SDHP'nin inandığı ve savunduğu fikirlerin yaygınlaştırılması ve yığınlara ulaştırılması, gençliğinin çalışmalarının koordine edilmesi için bir yayın organı çıkarılması kararı alınmasının ardından, işçi ve emekçilerin bayramı olan 1 Mayıs 1911'de İstanbul SDHP Öğrenci Gençlik Örgütü'nün aylık dergisi “Gaydz’’ (Kıvılcım)’ın ilk sayısı yayınlandı. Kıvılcım dergisinin yaratılmasında büyük emeği geçen Vanikyan,“Vanik” rumuzuyla sürekli olarak yazılar yazdı. Vanik, SDHP içinde dürüstlüğü ve çalışkanlığı ile tanınan isimlerden biriydi ve yaşamını yitirdiği 15 Haziran 1915 sabahına kadar bu özelliklerini yitirmedi.
199'de kurulan bağımsız Ermenistan Cumhuriyeti'de faaliyetlerine devam eden SDHP ilk kurulan parti örgütüne Keğam Vanikyan'ın ismini verdi.

16-Hovhannes Der-Ğazaryan (Hovhannes Yeğiazaryan)

Stepan oğlu Hovhannes Der-Ğazaryan (Hovhannes Yeğiazaryan veya Gidik Çello) 1878’de tarihsel Kapadokya'nın Gesaria (Kayseri) şehrinde doğdu.
Ermeni tarihinin babası olarak nitelenen MovsesKhorenatsi, Ermeni kralı Aram'ın, Mşak'ı Kapadokia Bölge Valisi olarak atadığını yazmaktadır. Mşak, günümüzde ki adıyla Kayseri'nin yerinde bir kale şehri kurarak kendi adını verir, bu isim zaman içerisinde ve yerel telaffuz değişimiyle Majak'a dönüştü. M.S. 17 yılında Romalıların Kapadokya'yı işgalinden sonra Ermeni valisi Majak'ın adını taşıyan şehre, İmparator Julius Sezar'ın onuruna Gesaria adı verildi.1022'de Bizans İmparatoru Vassil II. Kayseri'yi Sebastia (Sivas) Prensi David Ardzruni'ye hibe etti. 1045 yılında Ermeni Bagratuni kralı Gagik II.'nin yönetimi altında bulunan Gesaria (Kayseri)'de en eski zamanlarından beri Ermeniler her zaman şehrin ileri gelenleri arasında idiler. IV. yüzyılda Ermeni Ruhani liderleri, Katolikoslar burada kutsanıp görevlerine başlıyorlardı. 1915 yılında Gesaria (Kayseri)'nin 50-60.000’lik nüfusunun 20.000’i Ermenilerden oluşuyordu. Burada birçok kilise, okul ve yüksek okul vardı. Şehrin dışında ki bölgede Ermenilerin yoğun olarak yaşadığı (Aksaray, Aziziye, Derevank, Yenice, Everek, Talas, Tomarza, Garmırak, Gemerek vb. gibi) yerleşkeler vardı.

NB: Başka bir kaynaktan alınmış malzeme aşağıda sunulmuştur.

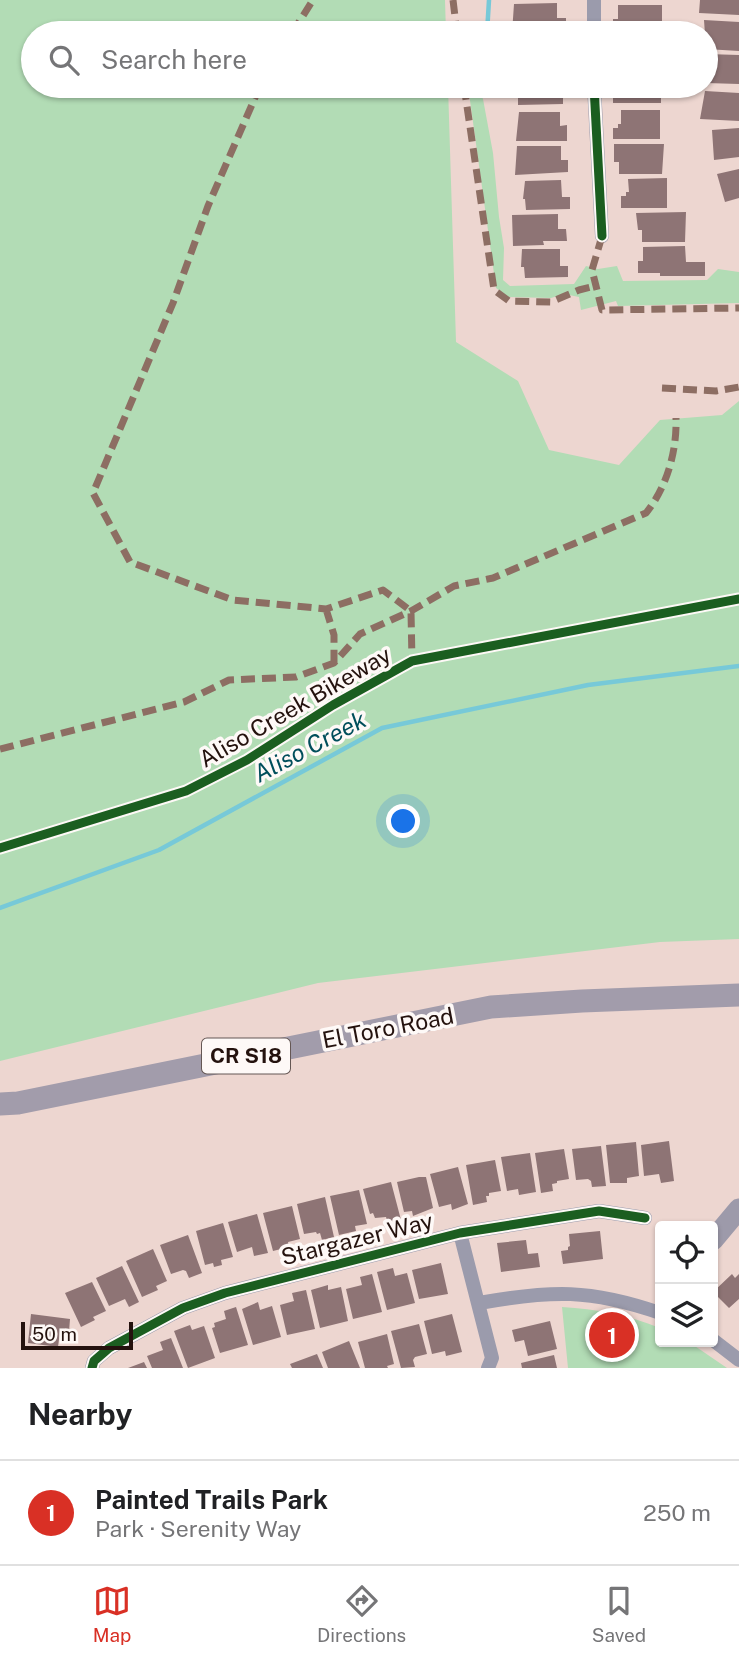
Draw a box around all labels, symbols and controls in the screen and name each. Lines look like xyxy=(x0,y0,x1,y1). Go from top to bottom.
search box xyxy=(21,21,718,98)
icon: search xyxy=(45,41,83,79)
text: Search here xyxy=(101,44,247,75)
street label: Aliso Creek Bikeway xyxy=(194,641,396,773)
water label: Aliso Creek xyxy=(249,705,371,789)
your location xyxy=(386,804,420,838)
street label: El Toro Road xyxy=(320,1002,456,1053)
road number: CR S18 xyxy=(202,1038,290,1074)
street label: Stargazer Way xyxy=(278,1207,436,1270)
map controls xyxy=(655,1221,718,1347)
button: locate xyxy=(655,1221,718,1284)
button: layers xyxy=(655,1284,718,1347)
pin: 1 xyxy=(589,1309,635,1361)
scale bar xyxy=(21,1319,133,1351)
text: 50 m xyxy=(32,1323,77,1345)
text: Nearby xyxy=(28,1396,132,1432)
text: Painted Trails Park xyxy=(95,1484,328,1515)
text: 1 xyxy=(46,1499,56,1526)
text: 250 m xyxy=(643,1499,711,1526)
text: Park · Serenity Way xyxy=(95,1515,301,1542)
tab: Map xyxy=(93,1582,131,1646)
tab: Directions xyxy=(317,1582,406,1646)
tab: Saved xyxy=(592,1582,646,1646)

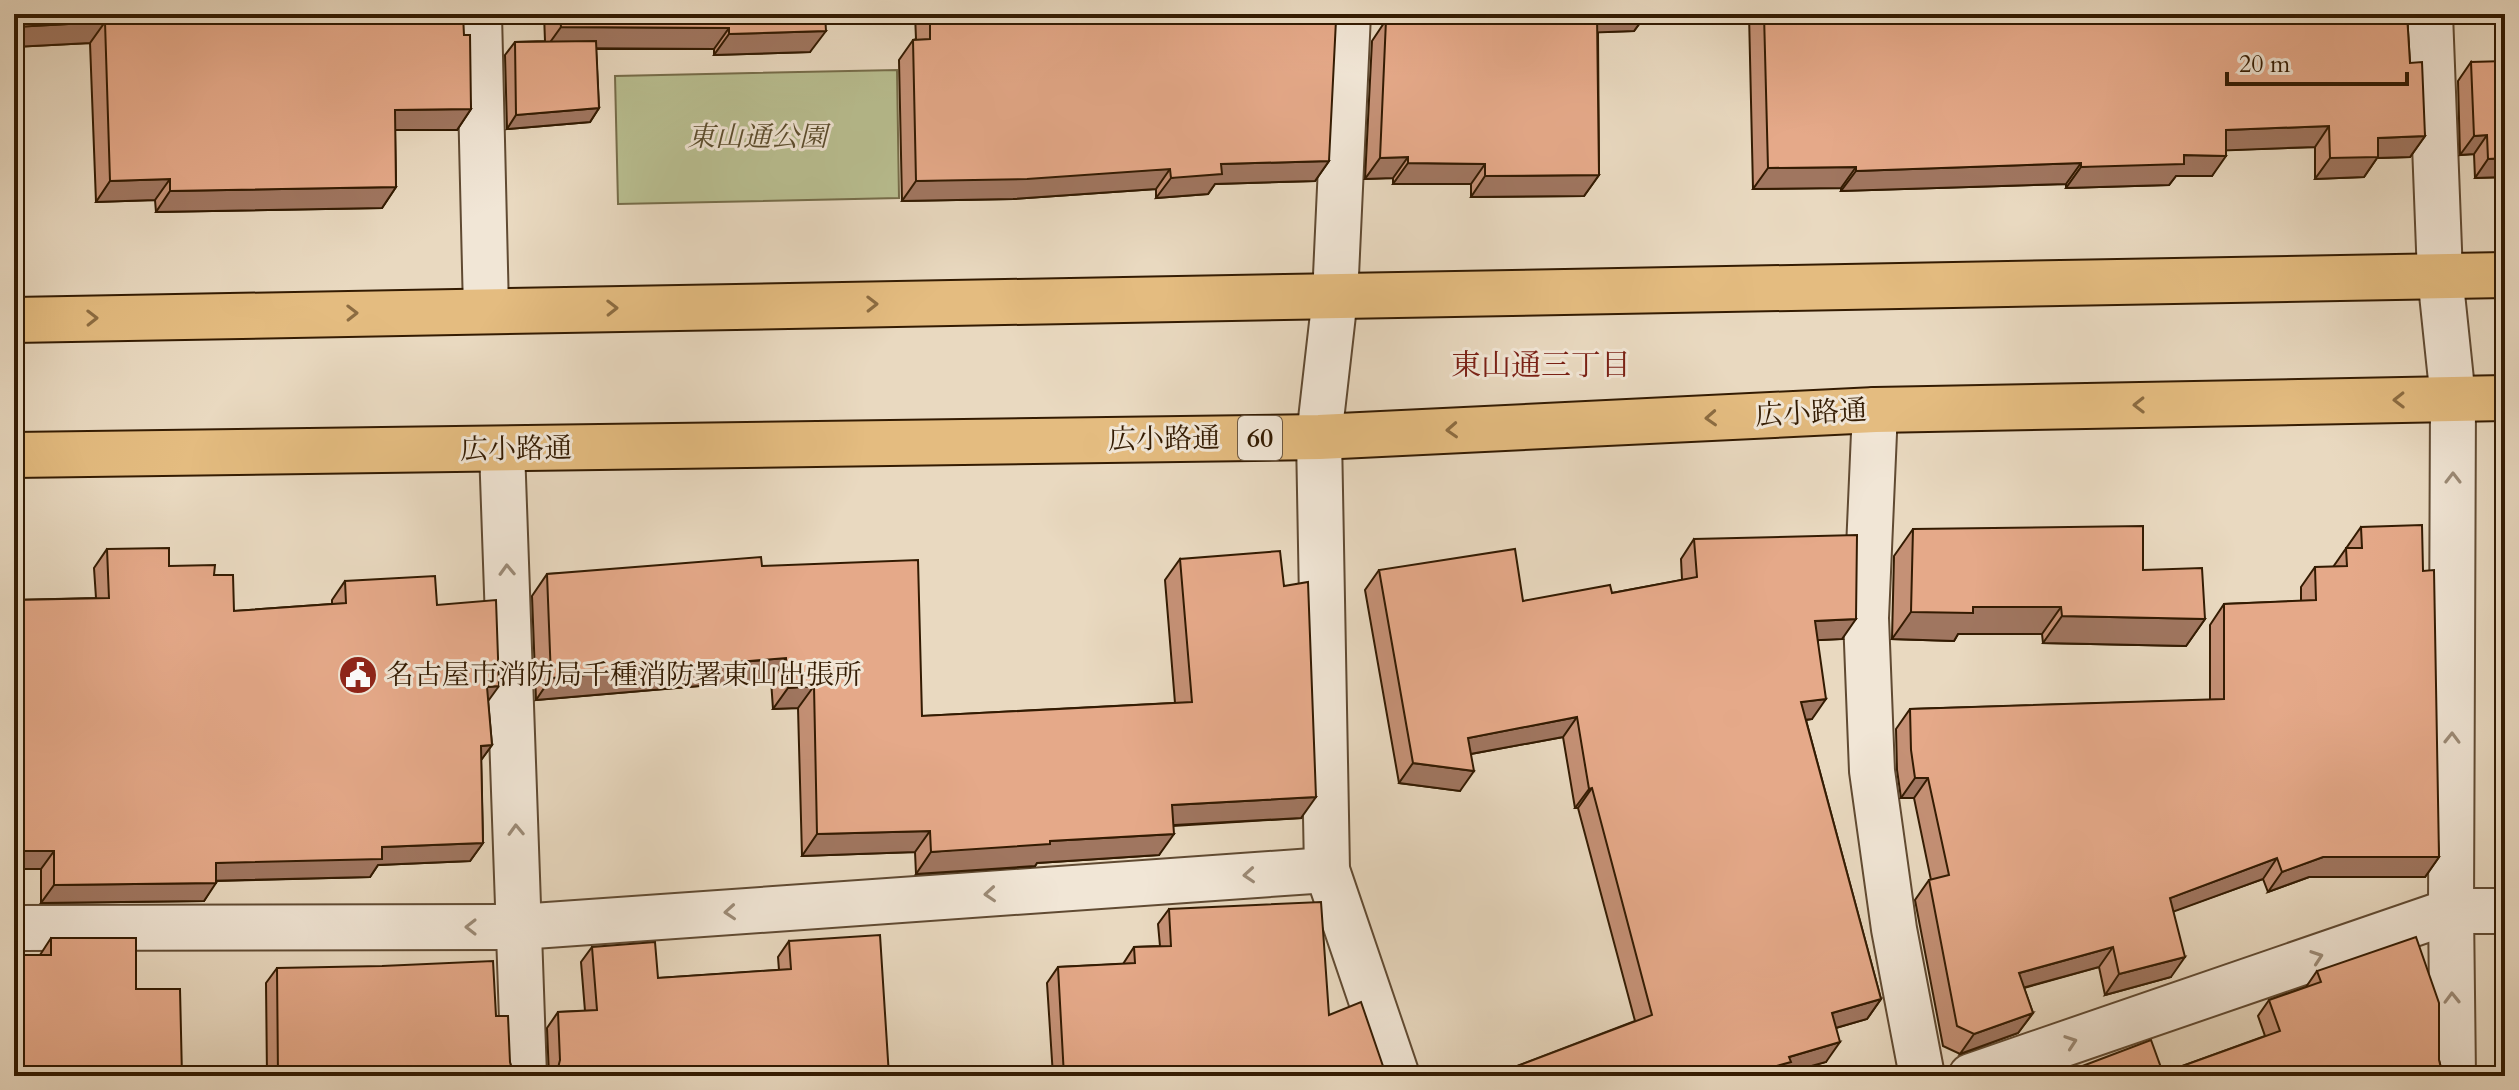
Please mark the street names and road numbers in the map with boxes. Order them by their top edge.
street label: 広小路通 [1754,391,1868,435]
road number: 60 [1238,416,1282,460]
street label: 広小路通 [1108,419,1220,459]
street label: 広小路通 [460,429,572,469]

Toplumsal ve siyasal yaşamın epey hareketli olduğu Gesaria (Kayseri)'de, SDHP de aktif bir şekilde faaliyet gösteriyordu; il ve ilçelerde örgütlenmişti. Parti'nin en önemli kadrolarından sakal mahlaslı Jirayr Moruk, Mardiros Boyacıyan (Medzn (Büyük) Murad'ın öz kardeşi), Andon Rışduni, Ruhban Daniel Vardapet, Çello'lar ve daha birçok isim devrimci harekete buralarda katılmışlardı.
Aktif devrimci çalışmalara durdurmaya karar veren Osmanlı makamları 1891-1892 yıllarında Gesaria (Kayseri)'de Hınçaklara yönelik yığınsal tutuklama kampanyası başlattı. 650'den fazla Sosyal Demokrat Hınçak Partisi üyesi tutuklandı. 1893 Mayıs'ında tarihe Ankara Muhakemesi olarak geçen bu davada topluca yargılanan parti üyelerinden 17'sine idam, 6 kişiye 15 yıl, 10 kişiye de 7 senelik hapis cezaları verildi. Ancak, bazılarının cezaları daha sonradan hafifletildi.

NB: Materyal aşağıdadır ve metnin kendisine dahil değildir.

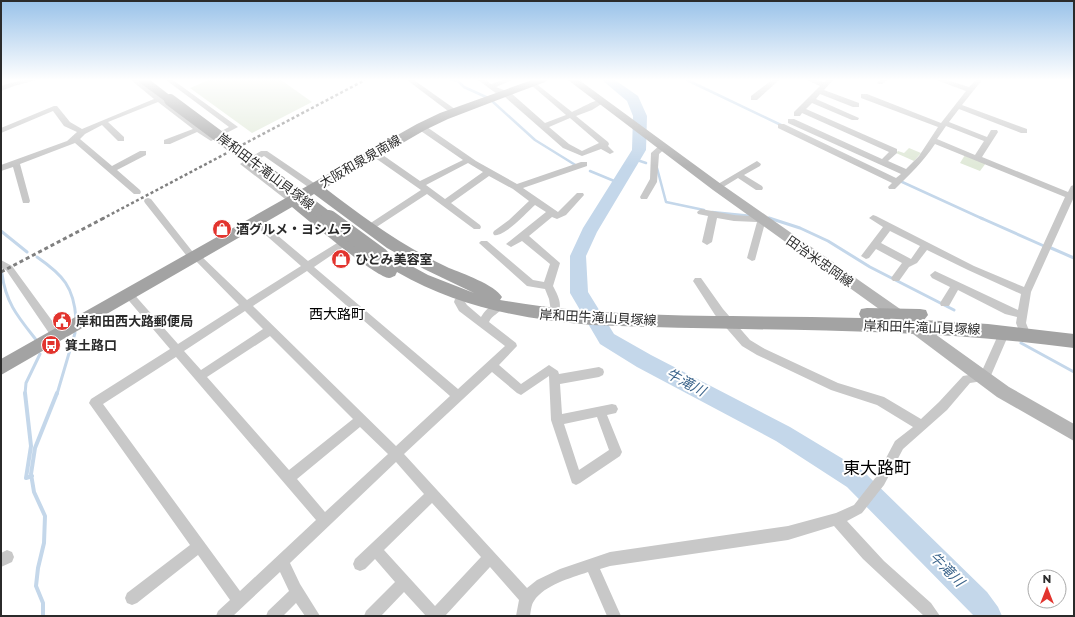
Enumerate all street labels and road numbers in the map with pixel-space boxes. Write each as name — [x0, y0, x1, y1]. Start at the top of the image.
street label: 岸和田牛滝山貝塚線 — [214, 129, 318, 213]
street label: 大阪和泉泉南線 — [317, 131, 403, 191]
street label: 田治米忠岡線 — [783, 232, 857, 290]
street label: 岸和田牛滝山貝塚線 — [539, 306, 657, 328]
street label: 岸和田牛滝山貝塚線 — [863, 317, 981, 337]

Hovhannes, Surp Garabet Manastırı'nda eğitimini bitirdikten sonra kendini yeni neslin terbiyesine adayarak öğretmenlik yapmaya başladı. SDHP’ye üye olan Hovhannes aktif bir şekilde faaliyet göstererek örgütlenme çalışmalarına katıldı. Hovhannes Der-Ğazaryan, Gesaria(Kayseri)'de Hınçak Partisi'nin öncü kadrolarından biri olup, propaganda çalışmalarından sorumlu idi. Siyasi faaliyetleri dolayısıyla otoriteler tarafından tekrar tekrar gözaltına alındı, işkence gördü ve ölümle tehdit edildi.

17-Karnig Boyacıyan

Krikor oğlu Karnig Boyacıyan, 1888'de İstanbul'da doğdu.
XIX. yüzyıl sonu, XX. Yüzyıl başlarında Sosyal Demokrat Hınçak Partisi (SDHP) İstanbul'da aktif bir şekilde faaliyet gösteriyordu. 1890 yılında İstanbul'daki SDHP şubesinde fedakârca önemli politikacı ve militanlar vardı: Jirayr (Moruk) ve Hampartsum (Medzn Murad) Boyacıyan kardeşler, Harutyun Cangülyan, Aram Açıkbaşyan, Yeremia Manandyan, Vanik, Doktor Benne İstanbul'da öne çıkan isimlerdi. Karnig
Boyacıyan'da İstanbul SDHP şubesi çatısı altında aktif bir bir şekilde siyasi çalışmalara katıldı.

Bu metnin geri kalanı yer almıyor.